What you should do: Each line of the listing where "that" appears should be reported.

* * * * * * *

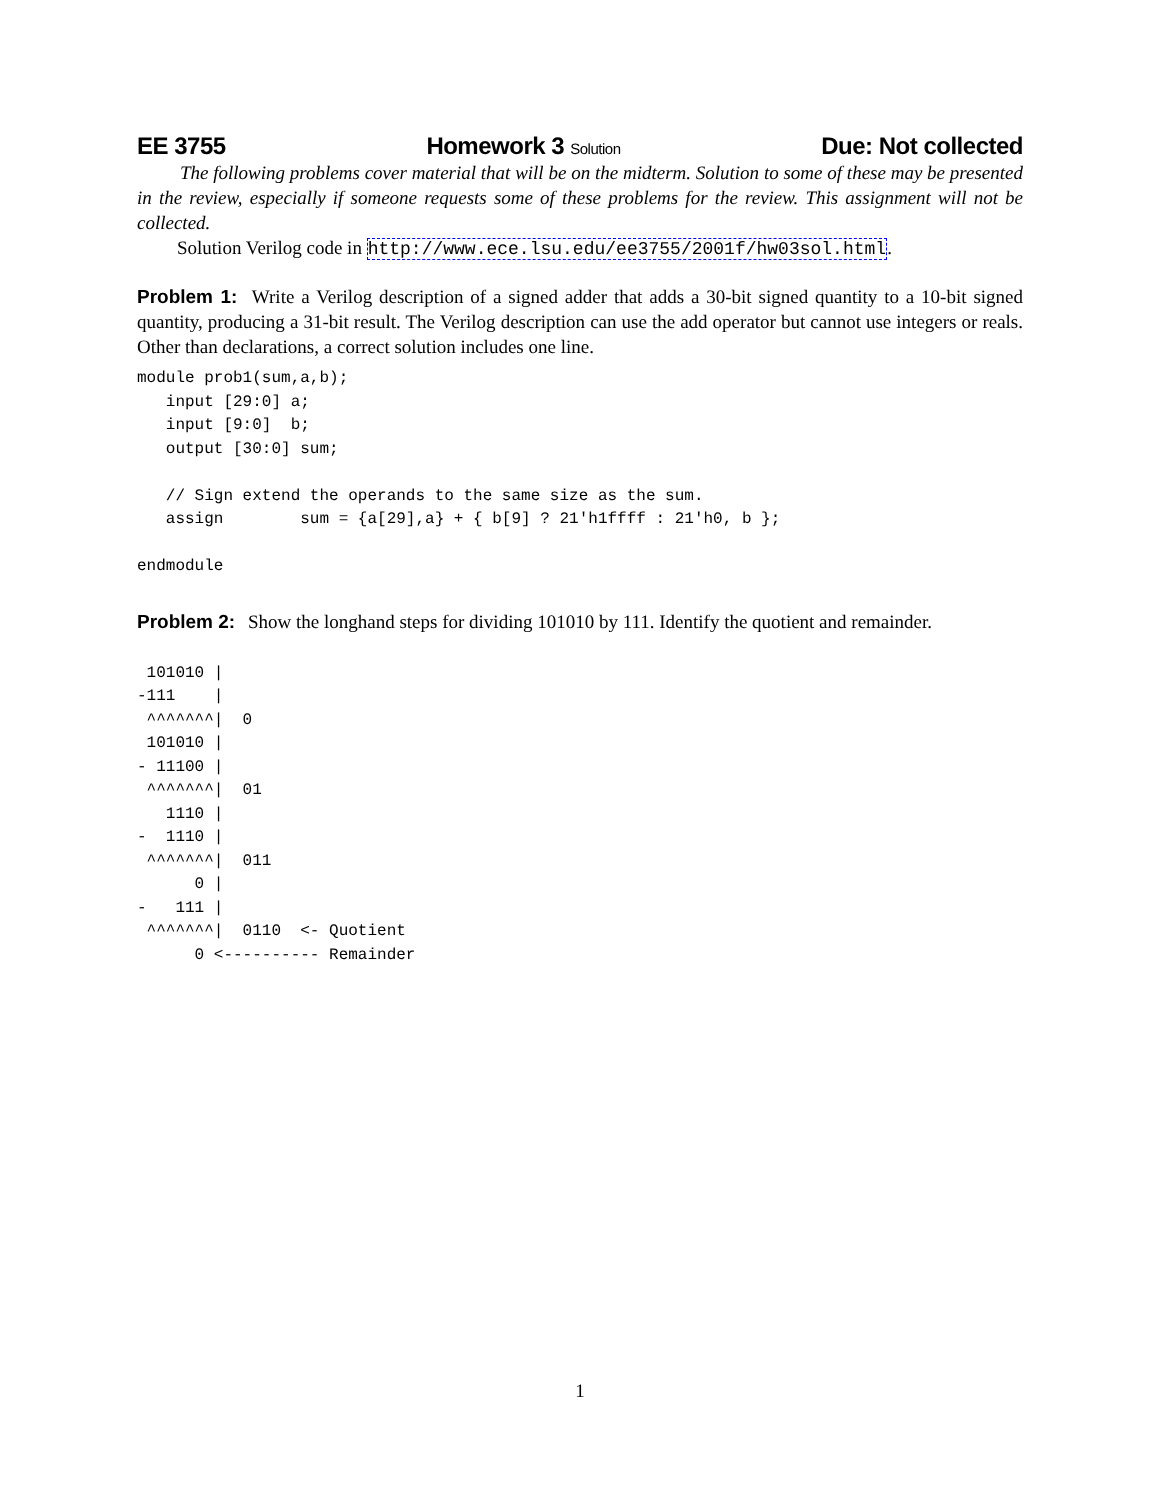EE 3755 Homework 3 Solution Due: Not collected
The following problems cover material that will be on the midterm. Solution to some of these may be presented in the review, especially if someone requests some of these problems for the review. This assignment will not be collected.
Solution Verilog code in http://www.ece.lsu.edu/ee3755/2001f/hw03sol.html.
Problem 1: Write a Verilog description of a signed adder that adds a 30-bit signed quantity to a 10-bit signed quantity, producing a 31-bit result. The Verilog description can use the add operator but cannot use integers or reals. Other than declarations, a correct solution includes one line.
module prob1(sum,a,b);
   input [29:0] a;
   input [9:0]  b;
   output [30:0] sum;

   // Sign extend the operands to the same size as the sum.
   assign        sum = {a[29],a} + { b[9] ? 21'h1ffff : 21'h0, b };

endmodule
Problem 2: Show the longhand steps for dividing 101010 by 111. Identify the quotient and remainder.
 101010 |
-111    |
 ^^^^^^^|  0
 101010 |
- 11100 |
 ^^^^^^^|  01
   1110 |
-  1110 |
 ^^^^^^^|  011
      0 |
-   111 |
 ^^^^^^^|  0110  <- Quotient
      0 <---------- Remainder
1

* * * * * * *

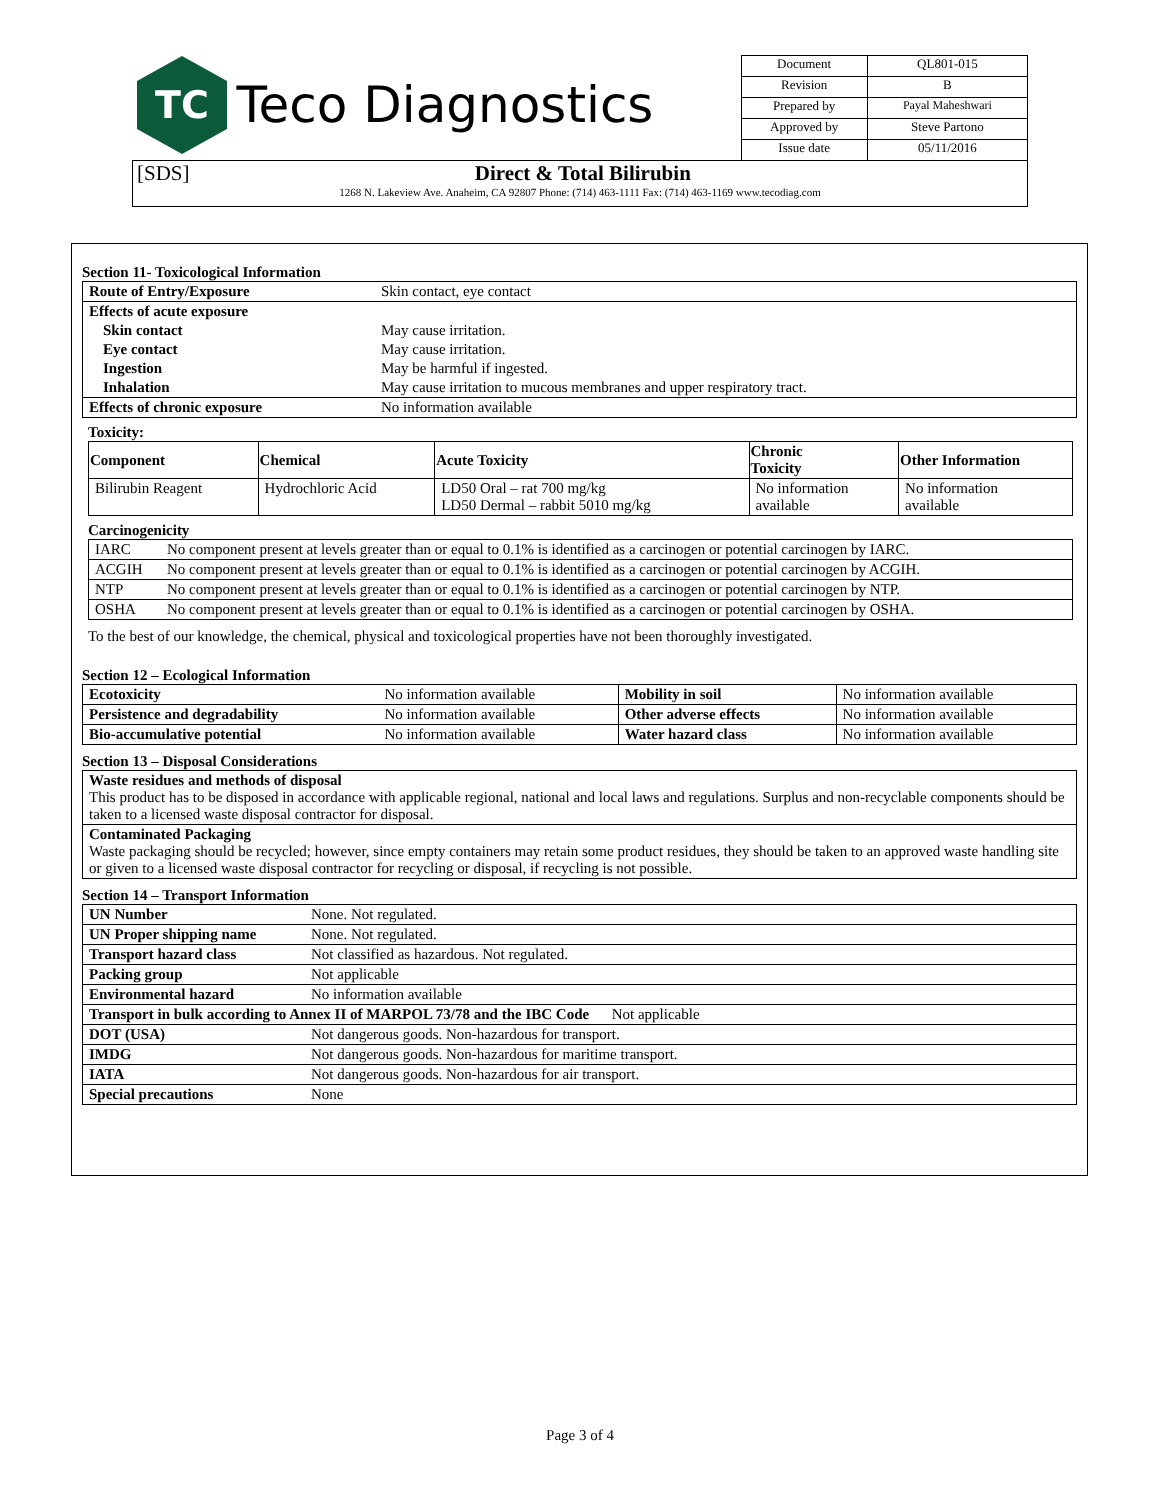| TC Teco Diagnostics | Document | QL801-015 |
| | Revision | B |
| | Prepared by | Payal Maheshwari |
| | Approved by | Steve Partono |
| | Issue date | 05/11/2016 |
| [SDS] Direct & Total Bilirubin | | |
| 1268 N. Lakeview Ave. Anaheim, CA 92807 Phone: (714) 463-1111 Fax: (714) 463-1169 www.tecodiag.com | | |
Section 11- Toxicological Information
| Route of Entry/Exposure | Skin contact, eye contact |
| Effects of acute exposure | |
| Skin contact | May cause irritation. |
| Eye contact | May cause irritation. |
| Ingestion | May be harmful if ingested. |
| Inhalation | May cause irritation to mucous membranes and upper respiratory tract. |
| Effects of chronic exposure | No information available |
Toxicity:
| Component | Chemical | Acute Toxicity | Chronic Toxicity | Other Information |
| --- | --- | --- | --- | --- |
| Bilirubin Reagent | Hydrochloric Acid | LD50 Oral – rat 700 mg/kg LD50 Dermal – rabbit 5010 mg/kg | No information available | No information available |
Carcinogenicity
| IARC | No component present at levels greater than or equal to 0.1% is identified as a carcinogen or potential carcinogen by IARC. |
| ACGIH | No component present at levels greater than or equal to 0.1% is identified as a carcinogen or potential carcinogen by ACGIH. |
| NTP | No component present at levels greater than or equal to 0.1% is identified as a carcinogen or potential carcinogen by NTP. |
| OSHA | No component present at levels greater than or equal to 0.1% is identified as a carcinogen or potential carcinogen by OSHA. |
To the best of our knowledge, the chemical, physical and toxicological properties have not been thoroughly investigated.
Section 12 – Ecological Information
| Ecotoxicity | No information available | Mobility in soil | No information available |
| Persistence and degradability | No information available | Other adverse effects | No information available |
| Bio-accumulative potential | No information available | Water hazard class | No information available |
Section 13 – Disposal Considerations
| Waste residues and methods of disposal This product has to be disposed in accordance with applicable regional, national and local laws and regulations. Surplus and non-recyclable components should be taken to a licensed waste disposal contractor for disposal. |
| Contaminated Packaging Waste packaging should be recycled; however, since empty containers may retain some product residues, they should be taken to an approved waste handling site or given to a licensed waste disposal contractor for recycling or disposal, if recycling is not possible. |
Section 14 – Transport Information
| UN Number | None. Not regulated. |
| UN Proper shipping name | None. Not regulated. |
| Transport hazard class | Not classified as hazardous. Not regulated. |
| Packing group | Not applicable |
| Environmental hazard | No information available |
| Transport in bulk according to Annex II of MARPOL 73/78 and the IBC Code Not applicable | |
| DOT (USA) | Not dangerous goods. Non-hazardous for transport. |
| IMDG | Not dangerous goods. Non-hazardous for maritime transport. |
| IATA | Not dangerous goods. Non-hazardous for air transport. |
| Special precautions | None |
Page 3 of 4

* * * * * * *

Written reply:
The following problems cover material that will be on the midterm. Solution to some of these may be presented in the review, especially if someone requests some of these problems for the review. This assignment will not be collected.
Problem 1: Write a Verilog description of a signed adder that adds a 30-bit signed quantity to a 10-bit signed quantity, producing a 31-bit result. The Verilog description can use the add operator but cannot use integers or reals. Other than declarations, a correct solution includes one line.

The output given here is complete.